[Raw data]

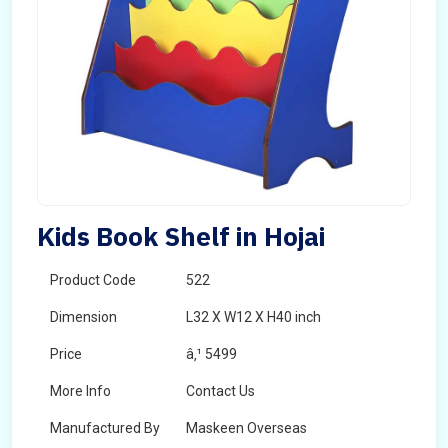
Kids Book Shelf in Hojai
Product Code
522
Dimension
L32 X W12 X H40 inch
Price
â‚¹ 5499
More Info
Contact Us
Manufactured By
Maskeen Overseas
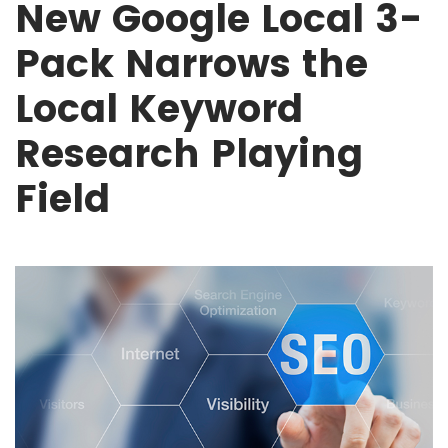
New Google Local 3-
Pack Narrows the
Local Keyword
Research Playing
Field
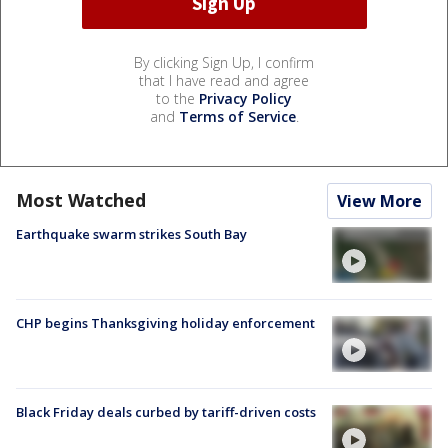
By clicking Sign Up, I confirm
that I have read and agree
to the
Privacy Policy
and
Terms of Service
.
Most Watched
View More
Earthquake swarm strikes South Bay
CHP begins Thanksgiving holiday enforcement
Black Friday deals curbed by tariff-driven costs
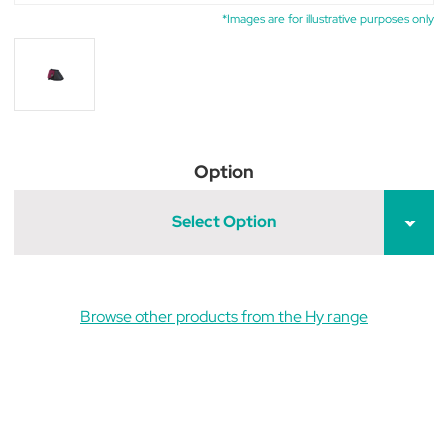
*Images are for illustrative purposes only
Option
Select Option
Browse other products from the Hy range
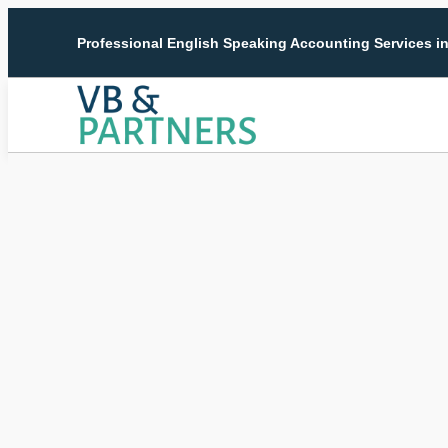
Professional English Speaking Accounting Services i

[/Raw data]
[Raw data]

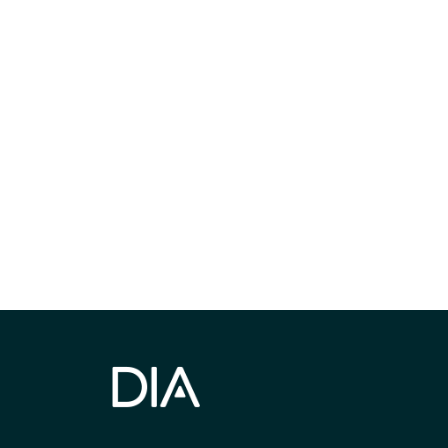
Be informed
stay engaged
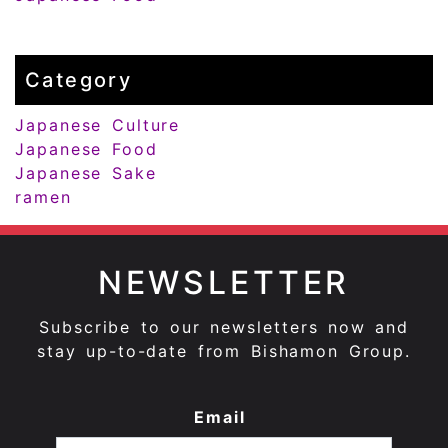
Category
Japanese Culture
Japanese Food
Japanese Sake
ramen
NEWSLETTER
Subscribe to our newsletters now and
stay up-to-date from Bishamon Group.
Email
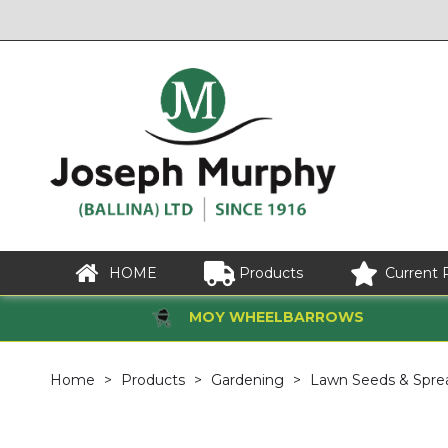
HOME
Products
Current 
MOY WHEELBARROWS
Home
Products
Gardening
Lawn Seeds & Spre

[/Raw data]
[Raw data]

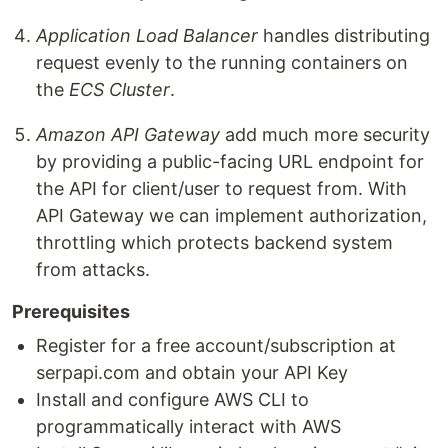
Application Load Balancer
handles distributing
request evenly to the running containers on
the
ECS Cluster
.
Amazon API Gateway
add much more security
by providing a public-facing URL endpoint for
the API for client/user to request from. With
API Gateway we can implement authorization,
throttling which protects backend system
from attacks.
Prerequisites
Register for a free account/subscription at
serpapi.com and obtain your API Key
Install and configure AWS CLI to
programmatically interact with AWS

[/Raw data]

## What the exercise asks
Scan the entries for the word "request". Report each line that has it.

## Answer box
request evenly to the running containers on
the API for client/user to request from. With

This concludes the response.